Aim of the task
Write out every line of the entries below with no changes.

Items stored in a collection

★ ★ ★ ★ ★

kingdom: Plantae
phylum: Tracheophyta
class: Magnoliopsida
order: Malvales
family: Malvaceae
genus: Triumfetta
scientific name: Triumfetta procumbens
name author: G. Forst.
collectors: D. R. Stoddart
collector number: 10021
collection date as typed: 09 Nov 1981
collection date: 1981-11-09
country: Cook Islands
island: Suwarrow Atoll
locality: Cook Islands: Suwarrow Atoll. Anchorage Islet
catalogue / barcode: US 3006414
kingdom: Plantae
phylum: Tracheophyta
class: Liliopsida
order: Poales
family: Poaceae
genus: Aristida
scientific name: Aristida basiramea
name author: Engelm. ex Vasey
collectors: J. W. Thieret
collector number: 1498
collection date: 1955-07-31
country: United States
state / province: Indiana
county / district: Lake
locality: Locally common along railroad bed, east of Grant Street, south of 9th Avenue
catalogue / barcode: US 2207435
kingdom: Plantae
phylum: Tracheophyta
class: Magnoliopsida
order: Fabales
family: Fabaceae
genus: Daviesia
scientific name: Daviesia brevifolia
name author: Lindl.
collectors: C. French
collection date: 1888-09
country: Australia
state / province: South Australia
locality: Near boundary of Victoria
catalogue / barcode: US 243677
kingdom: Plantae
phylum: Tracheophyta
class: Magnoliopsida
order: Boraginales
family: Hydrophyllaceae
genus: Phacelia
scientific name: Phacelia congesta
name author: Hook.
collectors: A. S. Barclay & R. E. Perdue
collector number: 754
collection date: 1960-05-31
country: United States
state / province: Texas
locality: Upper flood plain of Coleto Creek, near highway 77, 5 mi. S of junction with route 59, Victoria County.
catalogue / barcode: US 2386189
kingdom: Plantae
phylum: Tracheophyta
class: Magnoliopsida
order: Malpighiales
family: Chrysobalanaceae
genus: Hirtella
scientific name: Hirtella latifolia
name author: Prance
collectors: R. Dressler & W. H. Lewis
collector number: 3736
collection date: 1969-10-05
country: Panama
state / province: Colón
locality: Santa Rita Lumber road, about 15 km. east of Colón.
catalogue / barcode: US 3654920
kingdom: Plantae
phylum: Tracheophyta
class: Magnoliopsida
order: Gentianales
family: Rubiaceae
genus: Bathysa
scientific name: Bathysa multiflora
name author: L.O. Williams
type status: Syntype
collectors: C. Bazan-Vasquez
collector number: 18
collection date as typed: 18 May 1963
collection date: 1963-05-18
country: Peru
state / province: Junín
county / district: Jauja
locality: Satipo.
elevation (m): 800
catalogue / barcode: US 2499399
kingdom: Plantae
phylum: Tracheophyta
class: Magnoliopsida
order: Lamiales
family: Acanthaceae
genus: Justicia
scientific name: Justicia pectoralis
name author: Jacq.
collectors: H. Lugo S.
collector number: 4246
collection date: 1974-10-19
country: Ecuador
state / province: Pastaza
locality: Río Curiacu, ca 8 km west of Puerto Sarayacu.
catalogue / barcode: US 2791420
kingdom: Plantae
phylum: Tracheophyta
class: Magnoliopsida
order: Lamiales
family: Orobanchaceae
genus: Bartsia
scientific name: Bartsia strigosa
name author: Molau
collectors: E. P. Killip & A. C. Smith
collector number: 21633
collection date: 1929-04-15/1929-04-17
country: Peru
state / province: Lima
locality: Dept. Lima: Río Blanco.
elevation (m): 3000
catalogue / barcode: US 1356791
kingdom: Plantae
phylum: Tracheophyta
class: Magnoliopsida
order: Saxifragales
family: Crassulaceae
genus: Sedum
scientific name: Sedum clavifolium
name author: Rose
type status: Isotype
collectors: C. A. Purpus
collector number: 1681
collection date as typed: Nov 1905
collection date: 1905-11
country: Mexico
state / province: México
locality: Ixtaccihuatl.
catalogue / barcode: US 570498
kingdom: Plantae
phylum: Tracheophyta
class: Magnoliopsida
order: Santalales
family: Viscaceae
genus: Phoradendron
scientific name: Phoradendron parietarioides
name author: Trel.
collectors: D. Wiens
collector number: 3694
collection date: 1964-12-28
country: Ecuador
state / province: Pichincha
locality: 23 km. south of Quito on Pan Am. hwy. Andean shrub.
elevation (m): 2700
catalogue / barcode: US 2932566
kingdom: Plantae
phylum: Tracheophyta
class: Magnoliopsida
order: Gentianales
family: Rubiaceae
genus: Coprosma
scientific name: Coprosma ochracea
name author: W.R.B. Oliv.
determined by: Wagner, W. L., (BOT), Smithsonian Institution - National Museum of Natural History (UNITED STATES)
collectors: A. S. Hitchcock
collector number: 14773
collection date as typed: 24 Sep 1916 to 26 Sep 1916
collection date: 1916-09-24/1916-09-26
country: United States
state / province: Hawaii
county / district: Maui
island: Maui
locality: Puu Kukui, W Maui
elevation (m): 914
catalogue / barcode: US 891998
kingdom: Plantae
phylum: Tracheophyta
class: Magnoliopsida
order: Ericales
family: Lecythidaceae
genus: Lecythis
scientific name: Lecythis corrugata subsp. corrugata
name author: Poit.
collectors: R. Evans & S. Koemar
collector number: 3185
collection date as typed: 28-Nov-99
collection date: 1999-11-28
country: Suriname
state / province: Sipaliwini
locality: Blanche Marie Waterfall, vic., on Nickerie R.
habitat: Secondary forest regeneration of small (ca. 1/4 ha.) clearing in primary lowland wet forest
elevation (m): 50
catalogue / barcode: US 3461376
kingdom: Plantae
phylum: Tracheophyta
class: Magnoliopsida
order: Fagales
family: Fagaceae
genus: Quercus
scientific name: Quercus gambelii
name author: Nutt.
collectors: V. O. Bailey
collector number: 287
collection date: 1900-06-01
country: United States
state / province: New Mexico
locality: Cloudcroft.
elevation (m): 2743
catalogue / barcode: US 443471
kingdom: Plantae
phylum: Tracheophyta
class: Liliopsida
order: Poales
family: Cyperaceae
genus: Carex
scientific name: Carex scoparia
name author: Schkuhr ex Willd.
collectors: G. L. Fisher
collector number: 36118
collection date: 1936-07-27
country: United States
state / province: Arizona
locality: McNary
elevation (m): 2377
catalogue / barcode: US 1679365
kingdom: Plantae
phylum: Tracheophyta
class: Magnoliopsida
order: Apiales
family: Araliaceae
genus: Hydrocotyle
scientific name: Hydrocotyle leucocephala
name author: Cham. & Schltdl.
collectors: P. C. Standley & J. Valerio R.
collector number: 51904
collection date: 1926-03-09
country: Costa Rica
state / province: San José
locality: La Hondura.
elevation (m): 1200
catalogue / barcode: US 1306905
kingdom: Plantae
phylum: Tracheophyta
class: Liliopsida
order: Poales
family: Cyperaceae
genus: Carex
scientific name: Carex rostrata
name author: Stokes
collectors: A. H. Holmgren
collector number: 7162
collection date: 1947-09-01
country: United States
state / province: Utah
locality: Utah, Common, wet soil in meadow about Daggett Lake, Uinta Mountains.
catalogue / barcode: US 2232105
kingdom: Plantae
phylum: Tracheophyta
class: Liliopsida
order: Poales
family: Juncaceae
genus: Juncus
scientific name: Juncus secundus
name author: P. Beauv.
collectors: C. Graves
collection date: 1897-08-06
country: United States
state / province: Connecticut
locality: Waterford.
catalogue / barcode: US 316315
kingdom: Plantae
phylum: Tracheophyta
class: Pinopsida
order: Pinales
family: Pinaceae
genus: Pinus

★ ★ ★ ★ ★

Written response
kingdom: Plantae
phylum: Tracheophyta
class: Magnoliopsida
order: Malvales
family: Malvaceae
genus: Triumfetta
scientific name: Triumfetta procumbens
name author: G. Forst.
collectors: D. R. Stoddart
collector number: 10021
collection date as typed: 09 Nov 1981
collection date: 1981-11-09
country: Cook Islands
island: Suwarrow Atoll
locality: Cook Islands: Suwarrow Atoll. Anchorage Islet
catalogue / barcode: US 3006414
kingdom: Plantae
phylum: Tracheophyta
class: Liliopsida
order: Poales
family: Poaceae
genus: Aristida
scientific name: Aristida basiramea
name author: Engelm. ex Vasey
collectors: J. W. Thieret
collector number: 1498
collection date: 1955-07-31
country: United States
state / province: Indiana
county / district: Lake
locality: Locally common along railroad bed, east of Grant Street, south of 9th Avenue
catalogue / barcode: US 2207435
kingdom: Plantae
phylum: Tracheophyta
class: Magnoliopsida
order: Fabales
family: Fabaceae
genus: Daviesia
scientific name: Daviesia brevifolia
name author: Lindl.
collectors: C. French
collection date: 1888-09
country: Australia
state / province: South Australia
locality: Near boundary of Victoria
catalogue / barcode: US 243677
kingdom: Plantae
phylum: Tracheophyta
class: Magnoliopsida
order: Boraginales
family: Hydrophyllaceae
genus: Phacelia
scientific name: Phacelia congesta
name author: Hook.
collectors: A. S. Barclay & R. E. Perdue
collector number: 754
collection date: 1960-05-31
country: United States
state / province: Texas
locality: Upper flood plain of Coleto Creek, near highway 77, 5 mi. S of junction with route 59, Victoria County.
catalogue / barcode: US 2386189
kingdom: Plantae
phylum: Tracheophyta
class: Magnoliopsida
order: Malpighiales
family: Chrysobalanaceae
genus: Hirtella
scientific name: Hirtella latifolia
name author: Prance
collectors: R. Dressler & W. H. Lewis
collector number: 3736
collection date: 1969-10-05
country: Panama
state / province: Colón
locality: Santa Rita Lumber road, about 15 km. east of Colón.
catalogue / barcode: US 3654920
kingdom: Plantae
phylum: Tracheophyta
class: Magnoliopsida
order: Gentianales
family: Rubiaceae
genus: Bathysa
scientific name: Bathysa multiflora
name author: L.O. Williams
type status: Syntype
collectors: C. Bazan-Vasquez
collector number: 18
collection date as typed: 18 May 1963
collection date: 1963-05-18
country: Peru
state / province: Junín
county / district: Jauja
locality: Satipo.
elevation (m): 800
catalogue / barcode: US 2499399
kingdom: Plantae
phylum: Tracheophyta
class: Magnoliopsida
order: Lamiales
family: Acanthaceae
genus: Justicia
scientific name: Justicia pectoralis
name author: Jacq.
collectors: H. Lugo S.
collector number: 4246
collection date: 1974-10-19
country: Ecuador
state / province: Pastaza
locality: Río Curiacu, ca 8 km west of Puerto Sarayacu.
catalogue / barcode: US 2791420
kingdom: Plantae
phylum: Tracheophyta
class: Magnoliopsida
order: Lamiales
family: Orobanchaceae
genus: Bartsia
scientific name: Bartsia strigosa
name author: Molau
collectors: E. P. Killip & A. C. Smith
collector number: 21633
collection date: 1929-04-15/1929-04-17
country: Peru
state / province: Lima
locality: Dept. Lima: Río Blanco.
elevation (m): 3000
catalogue / barcode: US 1356791
kingdom: Plantae
phylum: Tracheophyta
class: Magnoliopsida
order: Saxifragales
family: Crassulaceae
genus: Sedum
scientific name: Sedum clavifolium
name author: Rose
type status: Isotype
collectors: C. A. Purpus
collector number: 1681
collection date as typed: Nov 1905
collection date: 1905-11
country: Mexico
state / province: México
locality: Ixtaccihuatl.
catalogue / barcode: US 570498
kingdom: Plantae
phylum: Tracheophyta
class: Magnoliopsida
order: Santalales
family: Viscaceae
genus: Phoradendron
scientific name: Phoradendron parietarioides
name author: Trel.
collectors: D. Wiens
collector number: 3694
collection date: 1964-12-28
country: Ecuador
state / province: Pichincha
locality: 23 km. south of Quito on Pan Am. hwy. Andean shrub.
elevation (m): 2700
catalogue / barcode: US 2932566
kingdom: Plantae
phylum: Tracheophyta
class: Magnoliopsida
order: Gentianales
family: Rubiaceae
genus: Coprosma
scientific name: Coprosma ochracea
name author: W.R.B. Oliv.
determined by: Wagner, W. L., (BOT), Smithsonian Institution - National Museum of Natural History (UNITED STATES)
collectors: A. S. Hitchcock
collector number: 14773
collection date as typed: 24 Sep 1916 to 26 Sep 1916
collection date: 1916-09-24/1916-09-26
country: United States
state / province: Hawaii
county / district: Maui
island: Maui
locality: Puu Kukui, W Maui
elevation (m): 914
catalogue / barcode: US 891998
kingdom: Plantae
phylum: Tracheophyta
class: Magnoliopsida
order: Ericales
family: Lecythidaceae
genus: Lecythis
scientific name: Lecythis corrugata subsp. corrugata
name author: Poit.
collectors: R. Evans & S. Koemar
collector number: 3185
collection date as typed: 28-Nov-99
collection date: 1999-11-28
country: Suriname
state / province: Sipaliwini
locality: Blanche Marie Waterfall, vic., on Nickerie R.
habitat: Secondary forest regeneration of small (ca. 1/4 ha.) clearing in primary lowland wet forest
elevation (m): 50
catalogue / barcode: US 3461376
kingdom: Plantae
phylum: Tracheophyta
class: Magnoliopsida
order: Fagales
family: Fagaceae
genus: Quercus
scientific name: Quercus gambelii
name author: Nutt.
collectors: V. O. Bailey
collector number: 287
collection date: 1900-06-01
country: United States
state / province: New Mexico
locality: Cloudcroft.
elevation (m): 2743
catalogue / barcode: US 443471
kingdom: Plantae
phylum: Tracheophyta
class: Liliopsida
order: Poales
family: Cyperaceae
genus: Carex
scientific name: Carex scoparia
name author: Schkuhr ex Willd.
collectors: G. L. Fisher
collector number: 36118
collection date: 1936-07-27
country: United States
state / province: Arizona
locality: McNary
elevation (m): 2377
catalogue / barcode: US 1679365
kingdom: Plantae
phylum: Tracheophyta
class: Magnoliopsida
order: Apiales
family: Araliaceae
genus: Hydrocotyle
scientific name: Hydrocotyle leucocephala
name author: Cham. & Schltdl.
collectors: P. C. Standley & J. Valerio R.
collector number: 51904
collection date: 1926-03-09
country: Costa Rica
state / province: San José
locality: La Hondura.
elevation (m): 1200
catalogue / barcode: US 1306905
kingdom: Plantae
phylum: Tracheophyta
class: Liliopsida
order: Poales
family: Cyperaceae
genus: Carex
scientific name: Carex rostrata
name author: Stokes
collectors: A. H. Holmgren
collector number: 7162
collection date: 1947-09-01
country: United States
state / province: Utah
locality: Utah, Common, wet soil in meadow about Daggett Lake, Uinta Mountains.
catalogue / barcode: US 2232105
kingdom: Plantae
phylum: Tracheophyta
class: Liliopsida
order: Poales
family: Juncaceae
genus: Juncus
scientific name: Juncus secundus
name author: P. Beauv.
collectors: C. Graves
collection date: 1897-08-06
country: United States
state / province: Connecticut
locality: Waterford.
catalogue / barcode: US 316315
kingdom: Plantae
phylum: Tracheophyta
class: Pinopsida
order: Pinales
family: Pinaceae
genus: Pinus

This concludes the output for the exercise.